El viejo cartujo tiene la tristeza larga, como diría Alberto Cortez. No es para menos, desde el comienzo este año ha sido de calamidades y malos presagios. ¿Nos estaremos aproximando al fin del mundo? Las señales de la ira de Dios son muchas, la más temible para el monje no es el desbarrancadero por el escándalo por la casa blanca sino la muerte de tantas personas valiosas, la última de ellas Vicente Leñero, el maestro mexicano de la non-fiction.
En diciembre de 2013 lo encontró en la FIL de Guadalajara, estaba cenando con Hugo Hiriart y José Gordon. Quedaron, como otras veces, de llamarse por teléfono para una entrevista siempre pospuesta. Había presentado su libro Más gente así, en una lectura a dos voces con Jesús Ochoa. Estaba contento, había sido una presentación divertida, inusual en alguien tan serio como él. Compartía con el actor muchas cosas —dijo ese día—, entre otras el amor por una mujer: Eugenia, una de sus cuatro hijas, esposa de Ochoa.
Lo vio por última vez el 29 de abril de este año en la Sala Manuel M. Ponce del Palacio de Bellas Artes, en la entrega del Premio Xavier Villaurrutia a José de la Colina. Leñero retiró al terminar la ceremonia y no pudo saludarlo. Se notaba cansado, pero leyó con voz firme y clara un texto donde escarbaba en su antigua relación con el premiado, sobreviviente, como él, de una generación extraordinaria.
Esa noche, dijo: “Conozco a José de la Colina desde siempre. Desde que avanzamos juntos, aunque lejos uno del otro, hasta llegar a estos ochenta que nos transforman en ancianos obligados a observar el moridero de gente cercana, de amigos y enemigos, de compañeros de brega cayendo uno tras otro como figuritas de lámina de un tiro al blanco pueblerino. Y el comentario cruel: ya hicieron lo que hicieron, ni modo. Ya les cayó el punto final”.

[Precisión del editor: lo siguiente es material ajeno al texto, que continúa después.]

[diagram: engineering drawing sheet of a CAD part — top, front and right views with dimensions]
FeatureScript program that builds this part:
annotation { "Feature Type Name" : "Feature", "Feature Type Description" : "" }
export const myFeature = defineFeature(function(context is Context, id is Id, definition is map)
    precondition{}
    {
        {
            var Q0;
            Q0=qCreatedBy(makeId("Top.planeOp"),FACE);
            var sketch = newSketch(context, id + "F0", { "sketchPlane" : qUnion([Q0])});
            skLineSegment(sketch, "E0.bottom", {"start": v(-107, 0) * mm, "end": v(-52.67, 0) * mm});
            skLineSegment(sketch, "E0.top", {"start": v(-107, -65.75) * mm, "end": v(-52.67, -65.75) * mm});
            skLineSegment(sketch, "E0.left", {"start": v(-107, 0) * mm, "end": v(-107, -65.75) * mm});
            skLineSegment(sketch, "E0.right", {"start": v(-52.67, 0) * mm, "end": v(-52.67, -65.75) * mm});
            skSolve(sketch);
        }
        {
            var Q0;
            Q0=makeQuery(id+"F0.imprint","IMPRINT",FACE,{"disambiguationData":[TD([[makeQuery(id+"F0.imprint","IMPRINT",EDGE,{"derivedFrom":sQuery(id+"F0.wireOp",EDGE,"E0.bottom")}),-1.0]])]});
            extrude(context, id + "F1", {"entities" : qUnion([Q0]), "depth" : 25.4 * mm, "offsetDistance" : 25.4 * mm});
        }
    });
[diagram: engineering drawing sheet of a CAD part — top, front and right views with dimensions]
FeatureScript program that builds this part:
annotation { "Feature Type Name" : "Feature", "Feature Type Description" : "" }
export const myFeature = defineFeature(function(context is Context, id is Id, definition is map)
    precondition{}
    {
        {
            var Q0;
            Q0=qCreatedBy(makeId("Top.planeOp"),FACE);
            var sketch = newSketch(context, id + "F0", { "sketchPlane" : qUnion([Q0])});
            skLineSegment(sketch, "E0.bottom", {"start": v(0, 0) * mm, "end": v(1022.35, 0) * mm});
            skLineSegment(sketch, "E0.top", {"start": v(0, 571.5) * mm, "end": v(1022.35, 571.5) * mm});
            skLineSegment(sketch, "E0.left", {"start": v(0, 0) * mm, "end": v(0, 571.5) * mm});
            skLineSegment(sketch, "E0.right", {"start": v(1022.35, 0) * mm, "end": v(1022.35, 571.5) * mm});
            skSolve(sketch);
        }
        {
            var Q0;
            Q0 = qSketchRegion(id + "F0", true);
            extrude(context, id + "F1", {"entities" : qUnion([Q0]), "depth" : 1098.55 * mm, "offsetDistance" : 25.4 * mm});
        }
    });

Habló también de la participación de ambos en el taller de Juan José Arreola, el “maestro de la frase y el párrafo perfectos”, y con una sonrisa, acaso imperceptible, apuntó: “Recuerdo que una tarde noche en aquella cochera convertida en taller literario de la calle Volga, leí un cuento malón —corrijo, porque era Arreola quien leía en voz alta los textos de sus alumnos—, Arreola leyó un cuento mío, malón, que luego mis compañeros deshicieron con críticas asesinas. Al salir a la calle, sin embargo, José de la Colina se acercó y con una palmada en la espalda me elogió una sencilla metáfora que yo había encajado en un párrafo del texto. ‘Eso está bien’, me dijo, y ese pequeñísimo gesto, viniendo de un compañero a quien admiraba como gente mayor, me alivió de las puñaladas unánimes”.
Nunca fueron amigos, sus caminos iban por diferentes veredas —precisó Leñero—, pero siempre se respetaron y él nunca olvidó aquel comentario de De la Colina “porque me encendió con la luz de un cerillo la oscuridad del túnel literario”.
Queridos cinco lectores, con el frío calándole el alma por tanta muerte y tanta violencia, El Santo Oficio los colma de bendiciones. El Señor esté con ustedes. Amén.